Several companies have launched initiatives involving drones: Engie invested €2 million in startup, RedBird, which has already worked with GRTgaz on pipeline monitoring tests. , to use its drones in maintenance, and RTE is supporting research work in this area by establishing a partnership with UPMC. In the Middle-East, DEWA, Dubai’s electricity and water authority, plans to use drones to monitor solar panel plants. More generally, companies such as BP and Shell are already using drones to monitor the least accessible places on their petroleum facilities.
In France and internationally, companies seem to have grasped the potential of drones, and are all seeking to identify their best use-cases.
Augmented reality to deliver information visually
Like connected objects, augmented reality has been used by industrial players for some time, but its associated cost initially prevented its development for large-scale applications. Today, the augmented reality market is boosted by mass market applications that are driving costs down. And energy sector players will be able to exploit the benefits this brings by identifying broader applications, including maintenance.
Maintenance personnel draw on multiple sources of information in their work (operational manuals, technical documentation, etc.) Augmented reality is of interest because it offers the operator the possibility to visualize the right information at the right time, with no time wasted in finding it. Using techniques for equipment identification such as QR codes or RFID chips, augmented reality glasses can display information related to the identified material or interact with other applications to display indicators or any other type of information. Glasses can also display additional information such as the flow of gas to a supply station, dangerous areas or safety instructions. Uses for augmented reality are manifold, and they can offer real added-value to maintenance operators. We might even imagine using these glasses as supports to on-demand applications, adapting them to the specific needs of maintenance personnel.
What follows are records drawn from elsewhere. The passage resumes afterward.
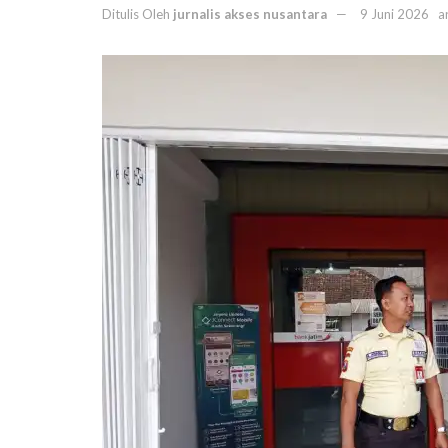
Ditulis Oleh
jurnalis akses nusantara
9 Juni 2026
a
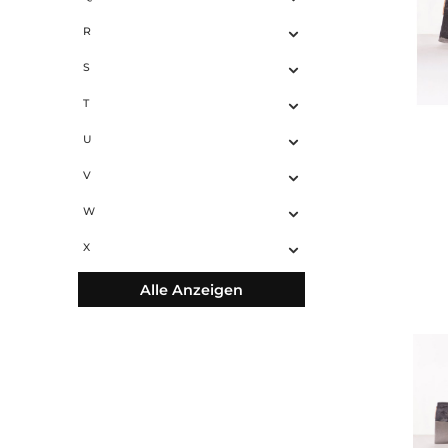
O
P
Q
R
S
T
U
V
W
X
Alle Anzeigen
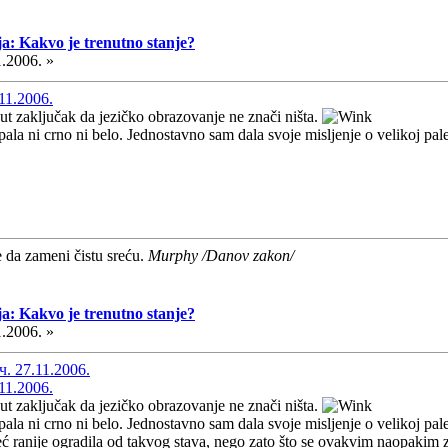
ja: Kakvo je trenutno stanje?
1.2006. »
11.2006.
ut zaključak da jezičko obrazovanje ne znači ništa.
pala ni crno ni belo. Jednostavno sam dala svoje misljenje o velikoj pale
e da zameni čistu sreću.
Murphy /Danov zakon/
ja: Kakvo je trenutno stanje?
1.2006. »
ч. 27.11.2006.
11.2006.
ut zaključak da jezičko obrazovanje ne znači ništa.
pala ni crno ni belo. Jednostavno sam dala svoje misljenje o velikoj pale
već ranije ogradila od takvog stava, nego zato što se ovakvim naopakim 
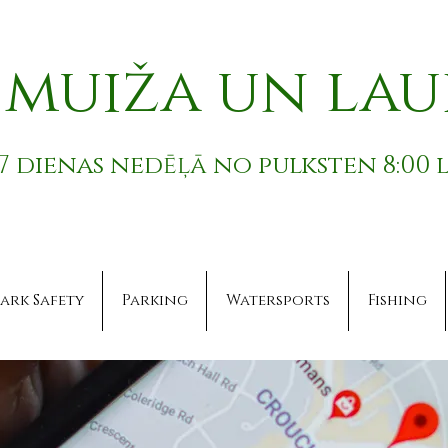
a muiža un lau
7 dienas nedēļā no pulksten 8:00 l
ark Safety
Parking
Watersports
Fishing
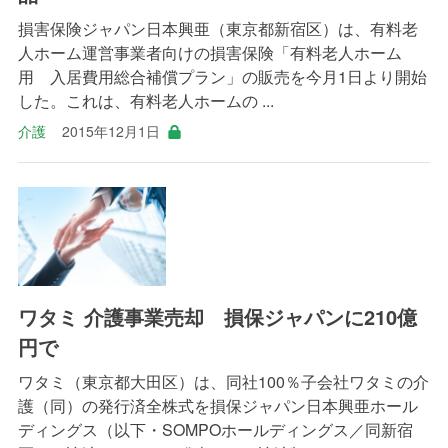
損害保険ジャパン日本興亜（東京都新宿区）は、有料老
人ホーム運営事業者向けの損害保険「有料老人ホーム
用 入居費用総合補償プラン」の販売を今月1日より開始
した。これは、有料老人ホームの ...
介護
2015年12月1日
ワタミ 介護事業売却 損保ジャパンに210億
円で
ワタミ（東京都大田区）は、同社100％子会社ワタミの介
護（同）の発行済全株式を損保ジャパン日本興亜ホール
ディングス（以下・SOMPOホールディングス／同新宿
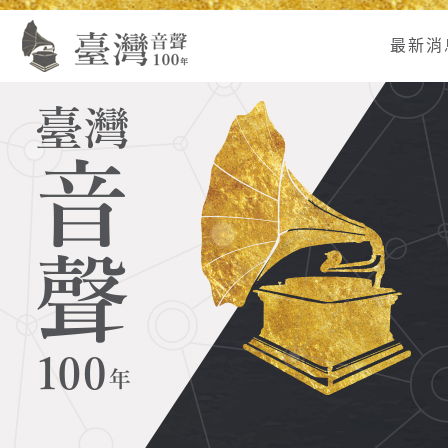
Alt+U：
Alt+C：
跳
:
上
主
至
最新消
方
要
主
主
內
要
選
容
內
單
區
容
連
結
區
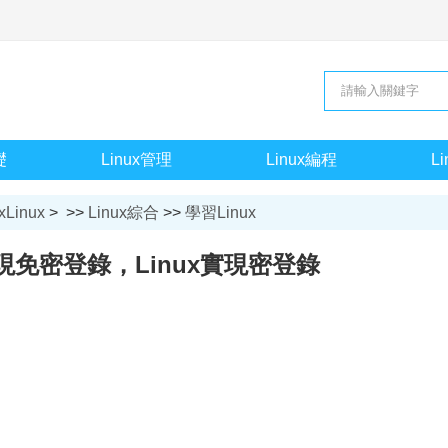
礎
Linux管理
Linux編程
L
xLinux
> >>
Linux綜合
>>
學習Linux
實現免密登錄，Linux實現密登錄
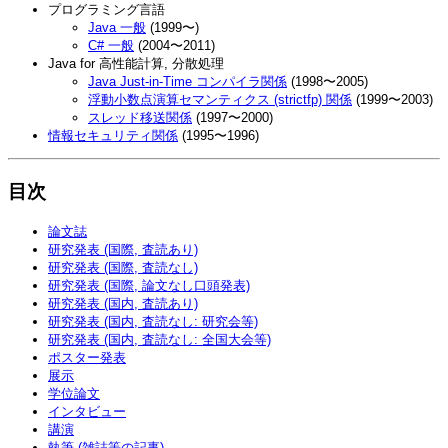
プログラミング言語
Java 一般
(1999〜)
C# 一般
(2004〜2011)
Java for 高性能計算, 分散処理
Java Just-in-Time コンパイラ関係
(1998〜2005)
浮動小数点演算セマンティクス (strictfp) 関係
(1999〜2003)
スレッド移送関係
(1997〜2000)
情報セキュリティ関係
(1995〜1996)
目次
論文誌
研究発表 (国際, 査読あり)
研究発表 (国際, 査読なし)
研究発表 (国際, 論文なし口頭発表)
研究発表 (国内, 査読あり)
研究発表 (国内, 査読なし: 研究会等)
研究発表 (国内, 査読なし: 全国大会等)
ポスター発表
展示
学位論文
インタビュー
講演
執筆 (雑誌等の記事)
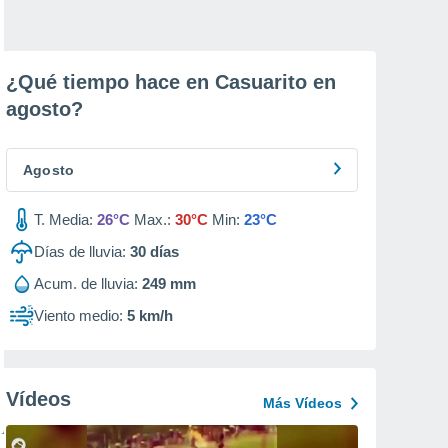
¿Qué tiempo hace en Casuarito en
agosto
?
Agosto
T. Media:
26°C
Max.:
30°C
Min:
23°C
Días de lluvia:
30
días
Acum. de lluvia:
249 mm
Viento medio:
5 km/h
Vídeos
Más Vídeos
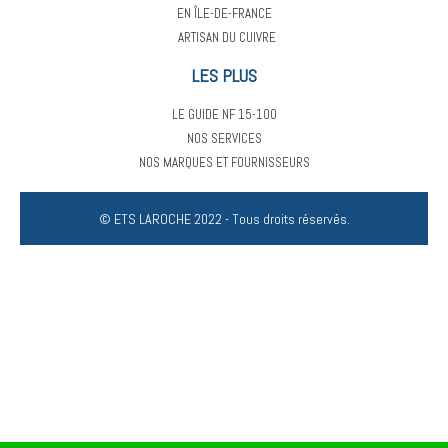
EN ÎLE-DE-FRANCE
ARTISAN DU CUIVRE
LES PLUS
LE GUIDE NF 15-100
NOS SERVICES
NOS MARQUES ET FOURNISSEURS
© ETS LAROCHE 2022 - Tous droits réservés.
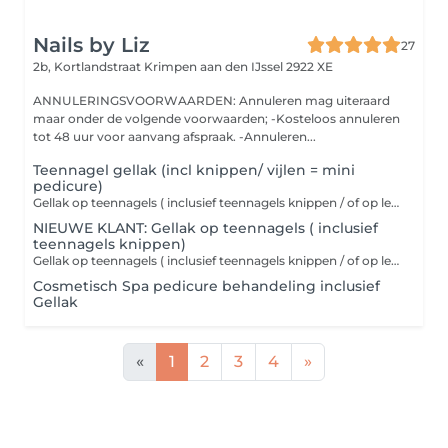
Nails by Liz
27
2b, Kortlandstraat
Krimpen aan den IJssel 2922 XE
ANNULERINGSVOORWAARDEN: Annuleren mag uiteraard
maar onder de volgende voorwaarden; -Kosteloos annuleren
tot 48 uur voor aanvang afspraak. -Annuleren...
Teennagel gellak (incl knippen/ vijlen = mini
pedicure)
Gellak op teennagels ( inclusief teennagels knippen / of op lengte maken)
NIEUWE KLANT: Gellak op teennagels ( inclusief
teennagels knippen)
Gellak op teennagels ( inclusief teennagels knippen / of op lengte maken)
Cosmetisch Spa pedicure behandeling inclusief
Gellak
«
1
2
3
4
»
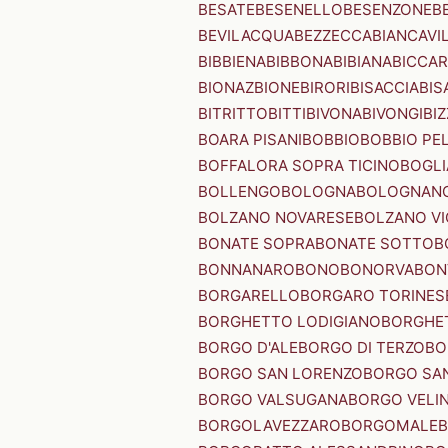
BESATE
BESENELLO
BESENZONE
B
BEVILACQUA
BEZZECCA
BIANCAVI
BIBBIENA
BIBBONA
BIBIANA
BICCAR
BIONAZ
BIONE
BIRORI
BISACCIA
BIS
BITRITTO
BITTI
BIVONA
BIVONGI
BI
BOARA PISANI
BOBBIO
BOBBIO PEL
BOFFALORA SOPRA TICINO
BOGL
BOLLENGO
BOLOGNA
BOLOGNAN
BOLZANO NOVARESE
BOLZANO VI
BONATE SOPRA
BONATE SOTTO
B
BONNANARO
BONO
BONORVA
BON
BORGARELLO
BORGARO TORINES
BORGHETTO LODIGIANO
BORGHET
BORGO D'ALE
BORGO DI TERZO
BO
BORGO SAN LORENZO
BORGO SA
BORGO VALSUGANA
BORGO VELI
BORGOLAVEZZARO
BORGOMALE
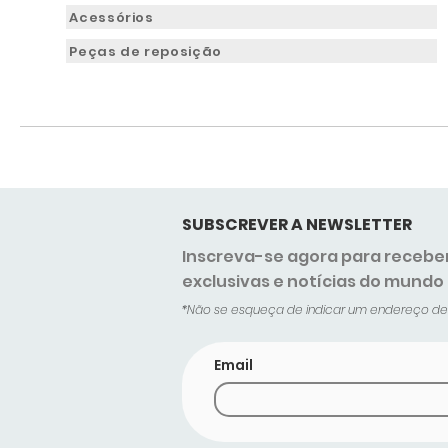
Acessórios
Peças de reposição
SUBSCREVER A NEWSLETTER
Inscreva-se agora para recebe
exclusivas e notícias do mundo
*Não se esqueça de indicar um endereço de c
Email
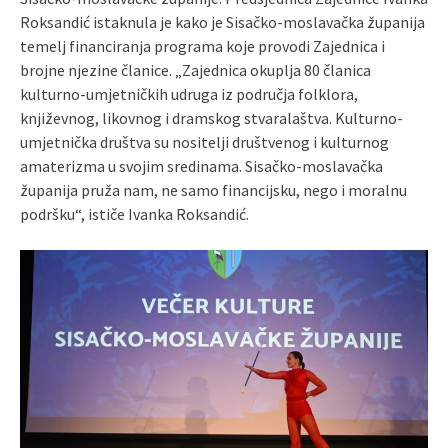
Roksandić istaknula je kako je Sisačko-moslavačka županija
temelj financiranja programa koje provodi Zajednica i
brojne njezine članice. „Zajednica okuplja 80 članica
kulturno-umjetničkih udruga iz područja folklora,
književnog, likovnog i dramskog stvaralaštva. Kulturno-
umjetnička društva su nositelji društvenog i kulturnog
amaterizma u svojim sredinama. Sisačko-moslavačka
županija pruža nam, ne samo financijsku, nego i moralnu
podršku“, ističe Ivanka Roksandić.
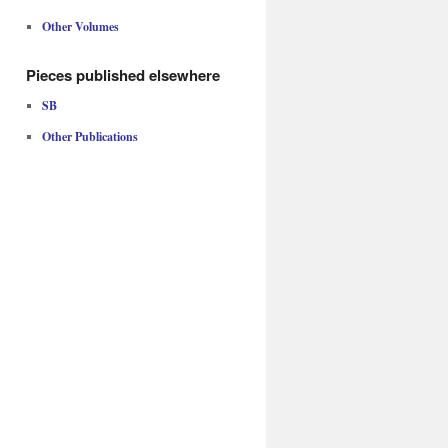
Other Volumes
Pieces published elsewhere
SB
Other Publications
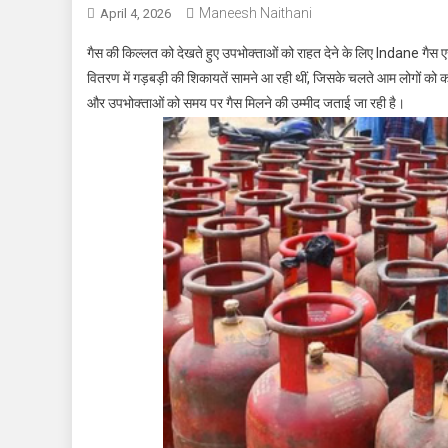
Maneesh Naithani
April 4, 2026
गैस की किल्लत को देखते हुए उपभोक्ताओं को राहत देने के लिए
Indane
गैस एज
वितरण में गड़बड़ी की शिकायतें सामने आ रही थीं, जिसके चलते आम लोगों को क
और उपभोक्ताओं को समय पर गैस मिलने की उम्मीद जताई जा रही है।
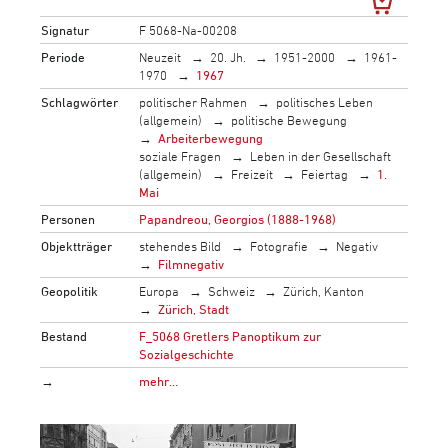
Signatur
F 5068-Na-00208
Periode
Neuzeit
20. Jh.
1951-2000
1961-
1970
1967
Schlagwörter
politischer Rahmen
politisches Leben
(allgemein)
politische Bewegung
Arbeiterbewegung
soziale Fragen
Leben in der Gesellschaft
(allgemein)
Freizeit
Feiertag
1.
Mai
Personen
Papandreou, Georgios (1888-1968)
Objektträger
stehendes Bild
Fotografie
Negativ
Filmnegativ
Geopolitik
Europa
Schweiz
Zürich, Kanton
Zürich, Stadt
Bestand
F_5068 Gretlers Panoptikum zur
Sozialgeschichte
→
mehr…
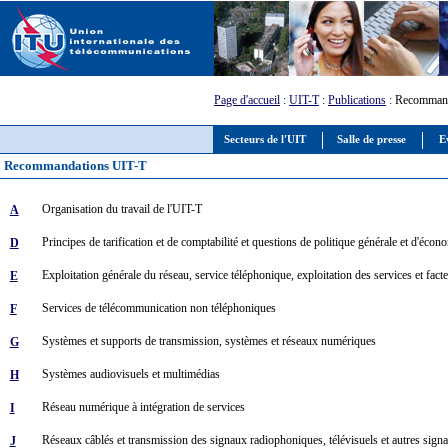
Page d'accueil
:
UIT-T
:
Publications
: Recomman
Secteurs de l'UIT
Salle de presse
E
Recommandations UIT-T
Organisation du travail de l'UIT-T
A
Principes de tarification et de comptabilité et questions de politique générale et d'éco
D
Exploitation générale du réseau, service téléphonique, exploitation des services et fac
E
Services de télécommunication non téléphoniques
F
Systèmes et supports de transmission, systèmes et réseaux numériques
G
Systèmes audiovisuels et multimédias
H
Réseau numérique à intégration de services
I
Réseaux câblés et transmission des signaux radiophoniques, télévisuels et autres sign
J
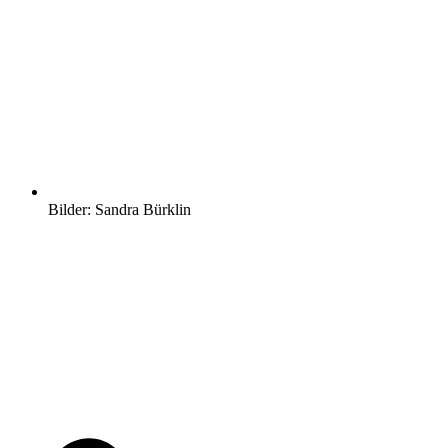
Bilder: Sandra Bürklin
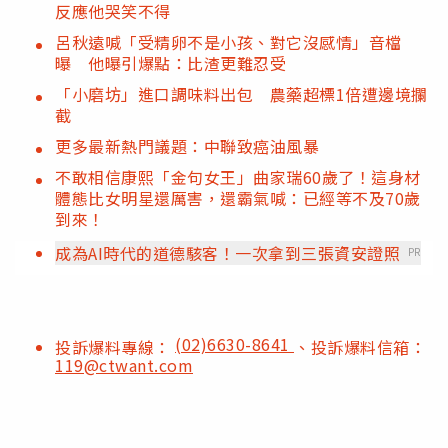
反應他哭笑不得
呂秋遠喊「受精卵不是小孩、對它沒感情」音檔
曝 他曝引爆點：比渣更難忍受
「小磨坊」進口調味料出包 農藥超標1倍遭邊境攔
截
更多最新熱門議題：中聯致癌油風暴
不敢相信康熙「金句女王」曲家瑞60歲了！這身材
體態比女明星還厲害，還霸氣喊：已經等不及70歲
到來！
成為AI時代的道德駭客！一次拿到三張資安證照
PR
(02)6630-8641
投訴爆料專線：
、投訴爆料信箱：
119@ctwant.com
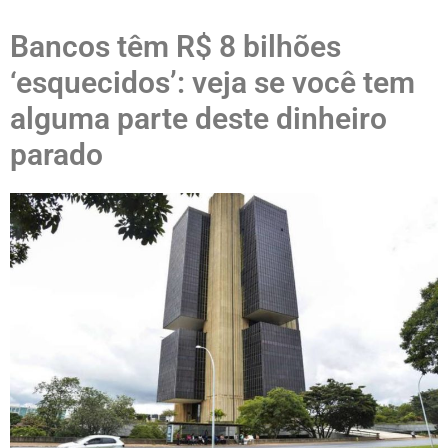
Bancos têm R$ 8 bilhões
‘esquecidos’: veja se você tem
alguma parte deste dinheiro
parado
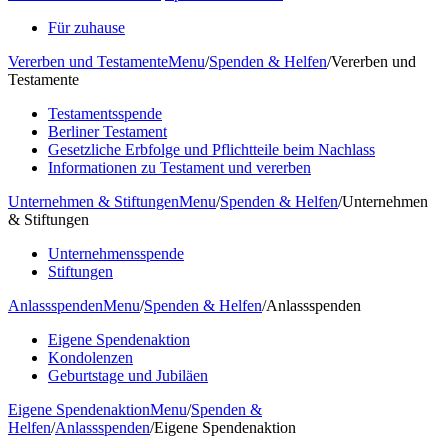
Für zuhause
Vererben und Testamente
Menu
/
Spenden & Helfen
/
Vererben und
Testamente
Testamentsspende
Berliner Testament
Gesetzliche Erbfolge und Pflichtteile beim Nachlass
Informationen zu Testament und vererben
Unternehmen & Stiftungen
Menu
/
Spenden & Helfen
/
Unternehmen
& Stiftungen
Unternehmensspende
Stiftungen
Anlassspenden
Menu
/
Spenden & Helfen
/
Anlassspenden
Eigene Spendenaktion
Kondolenzen
Geburtstage und Jubiläen
Eigene Spendenaktion
Menu
/
Spenden &
Helfen
/
Anlassspenden
/
Eigene Spendenaktion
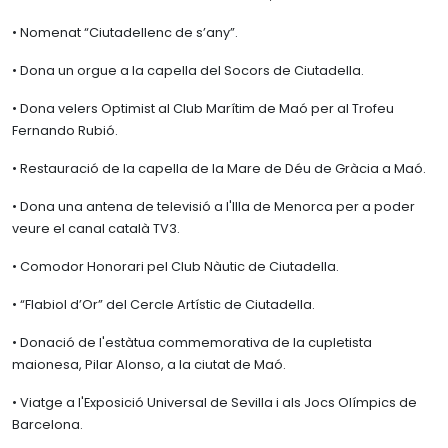
• Nomenat “Ciutadellenc de s’any”.
• Dona un orgue a la capella del Socors de Ciutadella.
• Dona velers Optimist al Club Marítim de Maó per al Trofeu
Fernando Rubió.
• Restauració de la capella de la Mare de Déu de Gràcia a Maó.
• Dona una antena de televisió a l'Illa de Menorca per a poder
veure el canal català TV3.
• Comodor Honorari pel Club Nàutic de Ciutadella.
• “Flabiol d’Or” del Cercle Artístic de Ciutadella.
• Donació de l'estàtua commemorativa de la cupletista
maionesa, Pilar Alonso, a la ciutat de Maó.
• Viatge a l'Exposició Universal de Sevilla i als Jocs Olímpics de
Barcelona.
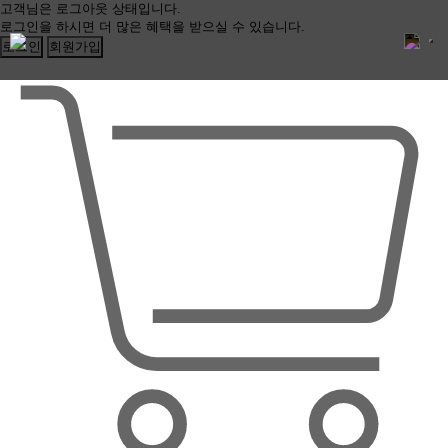
고객님은 로그아웃 상태입니다.
로그인을 하시면 더 많은 혜택을 받으실 수 있습니다.
로그인
회원가입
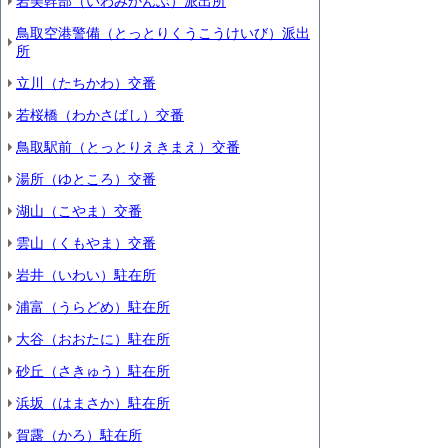
岩美幹部（いわみかんぶ）派出所
鳥取空港警備（とっとりくうこうけいび）派出
所
立川（たちかわ）交番
若桜橋（わかさばし）交番
鳥取駅前（とっとりえきまえ）交番
湯所（ゆところ）交番
湖山（こやま）交番
雲山（くもやま）交番
岩井（いわい）駐在所
浦富（うらどめ）駐在所
大谷（おおたに）駐在所
砂丘（さきゅう）駐在所
浜坂（はまさか）駐在所
賀露（かろ）駐在所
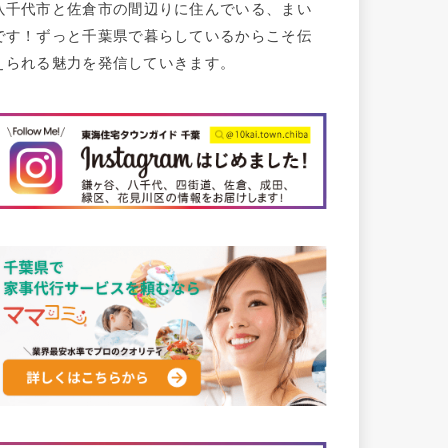
八千代市と佐倉市の間辺りに住んでいる、まい
です！ずっと千葉県で暮らしているからこそ伝
えられる魅力を発信していきます。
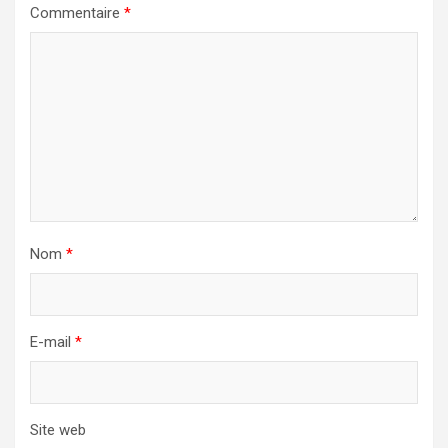
Commentaire
*
Nom
*
E-mail
*
Site web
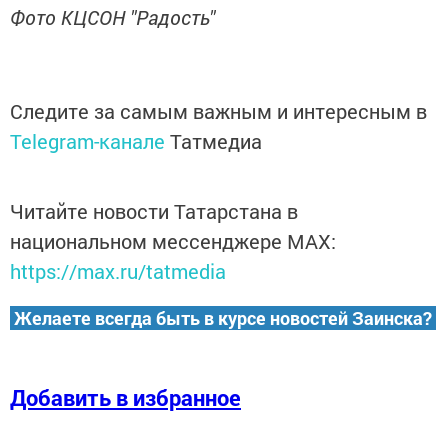
Фото КЦСОН "Радость"
Следите за самым важным и интересным в
Telegram-канале
Татмедиа
Читайте новости Татарстана в
национальном мессенджере MАХ:
https://max.ru/tatmedia
Желаете всегда быть в курсе новостей Заинска?
Добавить в избранное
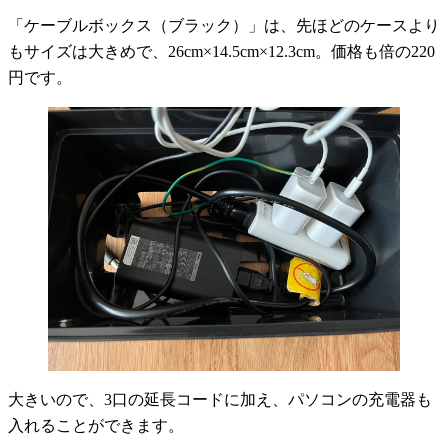
「ケーブルボックス（ブラック）」は、先ほどのケースより
もサイズは大きめで、26cm×14.5cm×12.3cm。価格も倍の220
円です。
大きいので、3口の延長コードに加え、パソコンの充電器も
入れることができます。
In April 2014, GRTgaz launched an experiment with an augmented reality prototype developed on a tablet device. Augmented reality is a major focus of GRTgaz’s innovation policy, as it is for Enedis, which has sourced its own type of augmented reality glasses, developed by the French startup, Levels3D.
In the US, Daqri, an ambitious startup, is seeking to commercialize the next generation of safety helmets equipped with augmented reality; a helmet already being tested by 10 Fortune 500 companies.
The implementation of these technologies in the energy sector will result in changes to the working environments and tasks of the maintenance staff. It will require a strategy for change management that can ensure the right tools are selected, and for the right uses.
Whatever the way forward, disruptive technologies represent an opportunity for network operators to optimize their maintenance operations, and, possibly, develop new uses for it. All the experiments carried out so far have shown strong potential with respect to these new opportunities. The next step is to put in place the processes that will drive innovation that is capable of making the most of these technological breakthroughs.